**Records**.
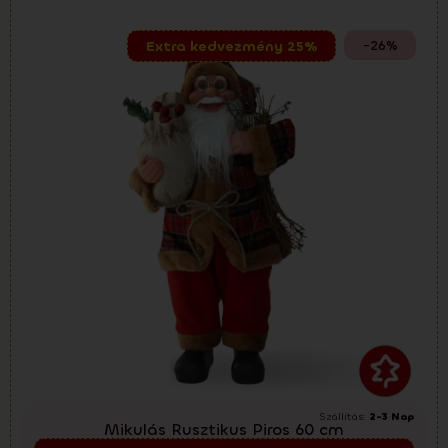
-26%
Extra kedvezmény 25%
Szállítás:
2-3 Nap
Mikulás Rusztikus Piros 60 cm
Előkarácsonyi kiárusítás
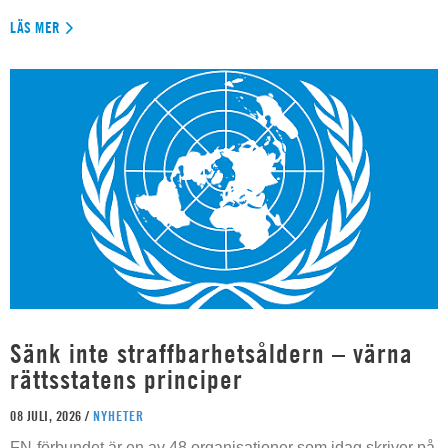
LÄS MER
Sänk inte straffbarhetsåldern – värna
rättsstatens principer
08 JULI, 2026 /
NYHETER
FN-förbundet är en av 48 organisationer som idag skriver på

---

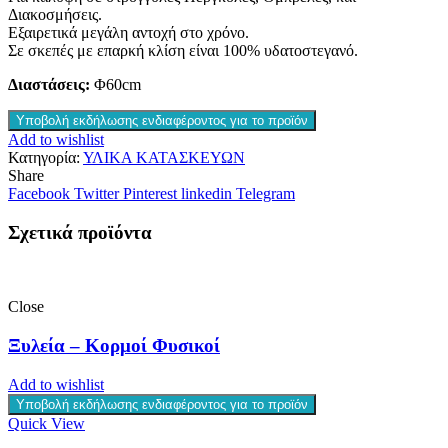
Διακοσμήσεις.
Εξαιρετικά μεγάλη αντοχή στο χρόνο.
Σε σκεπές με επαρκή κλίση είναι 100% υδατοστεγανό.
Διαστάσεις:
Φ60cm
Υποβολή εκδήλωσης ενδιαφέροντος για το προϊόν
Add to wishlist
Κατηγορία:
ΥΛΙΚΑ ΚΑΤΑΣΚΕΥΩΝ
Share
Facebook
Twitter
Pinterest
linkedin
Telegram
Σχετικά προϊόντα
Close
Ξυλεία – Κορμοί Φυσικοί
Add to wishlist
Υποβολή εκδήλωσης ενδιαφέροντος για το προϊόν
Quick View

**Work required**.
Copy the listing above exactly, but only from the line with "Előkarácsonyi kiárusítás" through the line with "FN-förbundet är en", including those two lines and excluding any picture.

**Your response**.
Előkarácsonyi kiárusítás
LÄS MER
Sänk inte straffbarhetsåldern – värna
rättsstatens principer
08 JULI, 2026 /
NYHETER
FN-förbundet är en av 48 organisationer som idag skriver på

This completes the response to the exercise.